Task brief:
Turn the record lines below into a Markdown table with the columns Row and Line, numbering each line and leaving out blank lines. Use only the lines from the one with "family: Nymphalidae" up to and including the one with "scientific name: Dissosteira carolina".

----- Information supplied

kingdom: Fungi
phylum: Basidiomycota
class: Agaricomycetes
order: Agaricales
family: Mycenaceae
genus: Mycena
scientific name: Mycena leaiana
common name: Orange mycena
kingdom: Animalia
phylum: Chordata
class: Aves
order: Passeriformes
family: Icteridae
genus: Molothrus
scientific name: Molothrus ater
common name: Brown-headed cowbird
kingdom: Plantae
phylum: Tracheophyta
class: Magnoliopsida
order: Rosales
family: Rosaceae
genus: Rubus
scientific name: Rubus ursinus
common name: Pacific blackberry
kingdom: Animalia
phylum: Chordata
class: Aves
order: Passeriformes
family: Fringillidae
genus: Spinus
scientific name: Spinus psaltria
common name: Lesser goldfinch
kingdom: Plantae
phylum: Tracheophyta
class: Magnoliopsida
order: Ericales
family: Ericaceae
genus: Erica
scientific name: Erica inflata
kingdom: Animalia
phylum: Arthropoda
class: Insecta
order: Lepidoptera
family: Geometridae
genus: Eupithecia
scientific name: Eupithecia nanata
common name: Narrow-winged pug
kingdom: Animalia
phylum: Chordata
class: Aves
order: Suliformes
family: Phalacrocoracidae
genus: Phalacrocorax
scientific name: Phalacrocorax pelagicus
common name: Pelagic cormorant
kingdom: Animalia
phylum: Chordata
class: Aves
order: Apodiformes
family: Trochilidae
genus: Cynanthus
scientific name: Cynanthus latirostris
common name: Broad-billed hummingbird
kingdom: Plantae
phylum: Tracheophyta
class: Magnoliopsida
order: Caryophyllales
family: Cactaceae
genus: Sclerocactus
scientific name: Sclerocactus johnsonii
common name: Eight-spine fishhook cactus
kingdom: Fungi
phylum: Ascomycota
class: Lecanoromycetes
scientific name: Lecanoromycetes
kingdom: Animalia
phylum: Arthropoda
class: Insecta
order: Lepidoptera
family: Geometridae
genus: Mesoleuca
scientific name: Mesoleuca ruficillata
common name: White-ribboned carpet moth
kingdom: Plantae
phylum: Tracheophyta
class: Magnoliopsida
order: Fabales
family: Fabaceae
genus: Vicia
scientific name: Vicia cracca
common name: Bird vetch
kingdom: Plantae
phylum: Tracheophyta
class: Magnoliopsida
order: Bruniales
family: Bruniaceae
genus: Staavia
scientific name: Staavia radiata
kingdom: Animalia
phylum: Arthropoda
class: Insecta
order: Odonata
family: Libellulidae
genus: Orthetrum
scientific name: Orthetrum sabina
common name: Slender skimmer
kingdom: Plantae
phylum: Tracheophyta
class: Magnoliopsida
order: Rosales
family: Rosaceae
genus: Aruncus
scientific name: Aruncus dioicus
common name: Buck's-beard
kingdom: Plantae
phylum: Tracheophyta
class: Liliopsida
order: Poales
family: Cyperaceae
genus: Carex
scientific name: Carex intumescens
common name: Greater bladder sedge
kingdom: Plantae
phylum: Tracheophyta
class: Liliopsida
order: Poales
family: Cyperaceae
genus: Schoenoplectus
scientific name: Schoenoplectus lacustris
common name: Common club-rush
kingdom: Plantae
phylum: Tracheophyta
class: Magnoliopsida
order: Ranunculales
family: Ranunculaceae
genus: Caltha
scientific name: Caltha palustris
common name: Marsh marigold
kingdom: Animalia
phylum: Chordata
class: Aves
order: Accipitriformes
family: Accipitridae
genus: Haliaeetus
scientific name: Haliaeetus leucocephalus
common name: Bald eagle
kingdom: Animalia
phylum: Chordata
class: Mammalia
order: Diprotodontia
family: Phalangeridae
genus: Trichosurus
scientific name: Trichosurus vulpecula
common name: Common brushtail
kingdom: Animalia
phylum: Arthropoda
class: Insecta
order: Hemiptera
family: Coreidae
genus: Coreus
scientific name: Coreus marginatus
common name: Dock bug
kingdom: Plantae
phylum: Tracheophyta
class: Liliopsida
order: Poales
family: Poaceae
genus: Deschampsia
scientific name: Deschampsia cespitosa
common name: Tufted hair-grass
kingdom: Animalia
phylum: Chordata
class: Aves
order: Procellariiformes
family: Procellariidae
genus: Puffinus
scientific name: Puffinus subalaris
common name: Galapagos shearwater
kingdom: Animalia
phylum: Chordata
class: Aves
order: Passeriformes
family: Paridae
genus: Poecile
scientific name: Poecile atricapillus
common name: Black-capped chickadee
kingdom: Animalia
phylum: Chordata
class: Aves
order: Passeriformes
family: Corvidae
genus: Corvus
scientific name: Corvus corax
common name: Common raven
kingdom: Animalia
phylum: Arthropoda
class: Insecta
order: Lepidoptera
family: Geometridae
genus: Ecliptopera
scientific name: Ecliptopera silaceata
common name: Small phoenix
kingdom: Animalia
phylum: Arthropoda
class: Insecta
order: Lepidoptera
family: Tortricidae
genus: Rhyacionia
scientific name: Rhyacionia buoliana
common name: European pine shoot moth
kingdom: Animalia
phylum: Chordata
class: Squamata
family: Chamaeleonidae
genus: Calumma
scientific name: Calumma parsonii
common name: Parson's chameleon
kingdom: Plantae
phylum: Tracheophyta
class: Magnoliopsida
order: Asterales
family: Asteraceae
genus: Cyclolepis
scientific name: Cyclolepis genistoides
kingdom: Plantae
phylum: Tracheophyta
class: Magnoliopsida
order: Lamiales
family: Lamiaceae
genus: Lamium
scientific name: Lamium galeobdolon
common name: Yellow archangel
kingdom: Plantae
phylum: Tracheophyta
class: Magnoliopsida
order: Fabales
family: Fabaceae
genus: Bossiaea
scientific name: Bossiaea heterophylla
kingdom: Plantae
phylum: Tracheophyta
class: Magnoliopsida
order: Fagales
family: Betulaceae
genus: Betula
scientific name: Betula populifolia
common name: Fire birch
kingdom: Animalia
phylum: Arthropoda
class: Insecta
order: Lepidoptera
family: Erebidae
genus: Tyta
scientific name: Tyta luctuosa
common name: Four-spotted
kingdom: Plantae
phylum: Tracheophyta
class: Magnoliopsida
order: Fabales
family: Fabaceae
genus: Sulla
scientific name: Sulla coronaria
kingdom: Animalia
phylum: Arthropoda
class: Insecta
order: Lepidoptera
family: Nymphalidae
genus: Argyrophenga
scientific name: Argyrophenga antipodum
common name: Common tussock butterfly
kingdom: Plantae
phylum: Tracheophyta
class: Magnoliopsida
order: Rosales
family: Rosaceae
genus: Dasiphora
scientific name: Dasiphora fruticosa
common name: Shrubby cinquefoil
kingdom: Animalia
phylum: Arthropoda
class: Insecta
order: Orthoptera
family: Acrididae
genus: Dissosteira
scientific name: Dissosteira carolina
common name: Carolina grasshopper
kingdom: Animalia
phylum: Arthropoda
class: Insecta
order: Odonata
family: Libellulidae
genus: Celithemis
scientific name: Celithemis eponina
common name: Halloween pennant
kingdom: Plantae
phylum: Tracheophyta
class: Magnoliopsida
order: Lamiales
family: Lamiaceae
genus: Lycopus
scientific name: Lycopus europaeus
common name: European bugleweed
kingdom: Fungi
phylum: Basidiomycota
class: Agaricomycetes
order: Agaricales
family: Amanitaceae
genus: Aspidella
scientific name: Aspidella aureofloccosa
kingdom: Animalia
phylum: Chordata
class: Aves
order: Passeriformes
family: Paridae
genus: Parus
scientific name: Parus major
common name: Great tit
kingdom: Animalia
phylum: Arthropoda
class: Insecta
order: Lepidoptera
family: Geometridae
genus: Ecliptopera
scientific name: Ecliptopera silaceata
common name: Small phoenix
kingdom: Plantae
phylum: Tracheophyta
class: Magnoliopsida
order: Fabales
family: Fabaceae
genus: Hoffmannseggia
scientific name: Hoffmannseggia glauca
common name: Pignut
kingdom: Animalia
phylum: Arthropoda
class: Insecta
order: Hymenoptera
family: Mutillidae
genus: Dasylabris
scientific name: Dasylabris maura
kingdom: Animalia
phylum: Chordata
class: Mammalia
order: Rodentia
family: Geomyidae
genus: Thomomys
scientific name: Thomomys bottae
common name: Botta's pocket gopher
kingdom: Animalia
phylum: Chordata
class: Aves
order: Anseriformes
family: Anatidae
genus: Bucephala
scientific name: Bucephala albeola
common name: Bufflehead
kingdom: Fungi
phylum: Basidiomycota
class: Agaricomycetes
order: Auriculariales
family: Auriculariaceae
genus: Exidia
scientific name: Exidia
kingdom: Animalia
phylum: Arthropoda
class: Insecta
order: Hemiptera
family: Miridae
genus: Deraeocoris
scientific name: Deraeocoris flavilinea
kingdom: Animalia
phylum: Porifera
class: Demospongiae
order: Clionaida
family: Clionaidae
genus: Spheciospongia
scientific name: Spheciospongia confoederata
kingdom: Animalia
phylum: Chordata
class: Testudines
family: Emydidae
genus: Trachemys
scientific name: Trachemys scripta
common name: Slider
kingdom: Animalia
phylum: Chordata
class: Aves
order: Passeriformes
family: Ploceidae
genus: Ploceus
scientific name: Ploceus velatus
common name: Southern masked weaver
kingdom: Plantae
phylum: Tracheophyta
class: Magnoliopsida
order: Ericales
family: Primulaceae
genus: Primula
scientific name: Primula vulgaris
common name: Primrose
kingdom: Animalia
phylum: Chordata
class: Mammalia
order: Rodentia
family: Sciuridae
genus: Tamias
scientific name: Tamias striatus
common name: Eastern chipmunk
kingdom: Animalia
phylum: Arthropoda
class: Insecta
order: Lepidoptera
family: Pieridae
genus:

----------

Result for this task:
| Row | Line |
|---|---|
| 1 | family: Nymphalidae |
| 2 | genus: Argyrophenga |
| 3 | scientific name: Argyrophenga antipodum |
| 4 | common name: Common tussock butterfly |
| 5 | kingdom: Plantae |
| 6 | phylum: Tracheophyta |
| 7 | class: Magnoliopsida |
| 8 | order: Rosales |
| 9 | family: Rosaceae |
| 10 | genus: Dasiphora |
| 11 | scientific name: Dasiphora fruticosa |
| 12 | common name: Shrubby cinquefoil |
| 13 | kingdom: Animalia |
| 14 | phylum: Arthropoda |
| 15 | class: Insecta |
| 16 | order: Orthoptera |
| 17 | family: Acrididae |
| 18 | genus: Dissosteira |
| 19 | scientific name: Dissosteira carolina |